The Angry Young Man used to go around eliminating human vermin. Today, as a senior citizen, he is angry again, and eliminating the same species of vermin—only now he does it with an attitude of civility tinged with regret, and cuts out the bombast.

Mahesh Manjrekar’s Viruddh—a bit of Saaransh, a bit of In The Bedroom—seems designed for Amitabh Bachchan, and maybe, without really intending to, also counter the ‘cool’ youth culture pervading Bollywood today.

Vidyadhar Patwardhan (Bachchan) and his wife Sumi (Sharmila Tagore) are a retired couple, living a tranquil live in a suburban bungalow (a bit too extravagant for a middle class family). Their only son Amar (John Abraham) is studying in the UK.

The first half of the film (in the Baghban tradition), goes into ‘cute’ mode, as they tease each other over their ailments, he meets his buddies in the park and participates in the laughter club; they first squabble with and then befriend the rough neighbourhood mechanic (Sanjay Dutt). Amar arrives with girlfriend Jenny (Anusha Dandekar) in tow, she is quickly assimilated the family and taught Hindi.

Then in one of those mindless incidents Amar is killed in a brawl and the film plunges right into cliché territory. The killer Harshvardhan (Amitabh Dayal) happens to be the Home Minister’s son, there is the usual police insensitivity and cover-up, and allegations of “opposition” plot to defame the minister. It is proved in court that Amar was a drug peddler and murdered by his cohorts. A grief stricken Patwardhan, resigned to the fact that he will get no justice, struggles to clear his son’s name.

It needed actors of the calibre of Amitabh Bachchan and Sharmila Tagore to lend serenity to their parts and constantly stop the film from degenerating into tear-jerking melodrama. Some well-written scenes and good lines (Amar’s death scene for instance) move the viewer any way, but never try to manipulate emotions.

One may feel disappointed by the predictability of the outcome, but there is still sympathy and admiration for the man who gets his revenge, without actually being cruelly vengeful. The scene between Patwardhan and Harshvardhan is directed and played out with remarkable restraint—no teeth-gnashing histrionics on either side.

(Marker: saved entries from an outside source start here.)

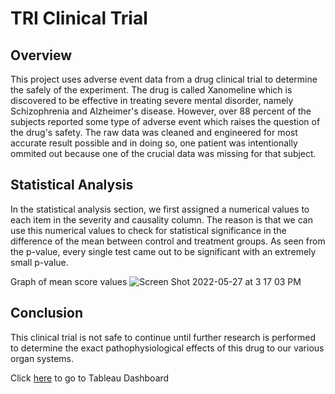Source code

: # TRI Clinical Trial

## Overview
This project uses adverse event data from a drug clinical trial to determine the safely of the experiment. The drug is called Xanomeline which is discovered to be effective in treating severe mental disorder, namely Schizophrenia and Alzheimer's disease. However, over 88 percent of the subjects reported some type of adverse event which raises the question of the drug's safety. The raw data was cleaned and engineered for most accurate result possible and in doing so, one patient was intentionally ommited out because one of the crucial data was missing for that subject. 

## Statistical Analysis
In the statistical analysis section, we first assigned a numerical values to each item in the severity and causality column. The reason is that we can use this numerical values to check for statistical significance in the difference of the mean between control and treatment groups. As seen from the p-value, every single test came out to be significant with an extremely small p-value.

Graph of mean score values
![Screen Shot 2022-05-27 at 3 17 03 PM](https://user-images.githubusercontent.com/92397140/170776246-223227ca-3a40-49c9-ba8d-10d810557cb1.png)

## Conclusion
This clinical trial is not safe to continue until further research is performed to determine the exact pathophysiological effects of this drug to our various organ systems.


Click [here](https://public.tableau.com/app/profile/jeon.wook.kang/viz/ClinicalTrial_16536310396860/Dashboard1) to go to Tableau Dashboard
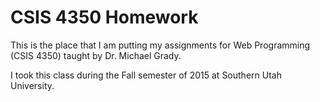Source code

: # CSIS 4350 Homework

This is the place that I am putting my assignments for Web Programming (CSIS 4350) taught by Dr. Michael Grady.

I took this class during the Fall semester of 2015 at Southern Utah University.

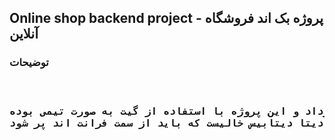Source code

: <h2>Online shop backend project -  پروژه بک اند فروشگاه آنلاین</h2>

<h3>توضیحات<h3>
<pre>
<p>
زمانی که روی این پروژه بک اند گذاشه شد 3 روز بوده است یعنی از 20 خرداد تا 23 خرداد و این پروژه با استفاده از گیت به صورت تیمی بوده 
و با استفاده از زبان بک اند جنگو و دیتابیس اسکیولایت زده شده است و دیتا دیتابیس خالیست که باید از سمت فرانت اند پر شود(:
</p>
</pre>
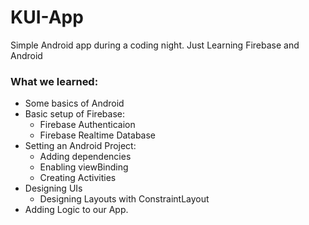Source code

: # KUI-App
Simple Android app during a coding night. Just Learning Firebase and Android

### What we learned:
- Some basics of Android
- Basic setup of Firebase:
    - Firebase Authenticaion
    - Firebase Realtime Database
- Setting an Android Project:
    - Adding dependencies
    - Enabling viewBinding
    - Creating Activities
- Designing UIs
    - Designing Layouts with ConstraintLayout
- Adding Logic to our App.    
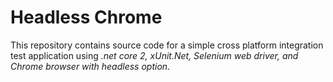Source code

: # Headless Chrome

This repository contains source code for a simple cross platform integration test application using _.net core 2, xUnit.Net, Selenium web driver, and Chrome browser with headless option_.
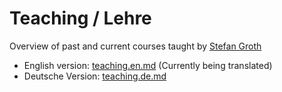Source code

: # Teaching / Lehre
Overview of past and current courses taught by [Stefan Groth](https://www.stefangroth.com)

* English version: [teaching.en.md](teaching.en.md) (Currently being translated)
* Deutsche Version: [teaching.de.md](teaching.de.md)
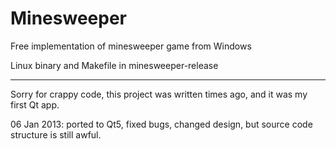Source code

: Minesweeper 
===========

Free implementation of minesweeper game from Windows

Linux binary and Makefile in minesweeper-release


----------------
Sorry for crappy code, this project was written times ago, and it was my first Qt app.

06 Jan 2013: ported to Qt5, fixed bugs, changed design,  but source code structure is still awful.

Even with its flaws, Viruddh is the best film Manjrekar has made so far, and he is lucky to have got the actors he did—who could bring the film alive with warmth, pathos and complete dignity. Amitabh Bachchan and Sharmila Tagore both give marvellous performances, with Sanjay Dutt livening up the proceedings whenever he appears. John Abraham and Anusha Dandekar lend the sombre, songless (mercifully!) film its swathes of colour.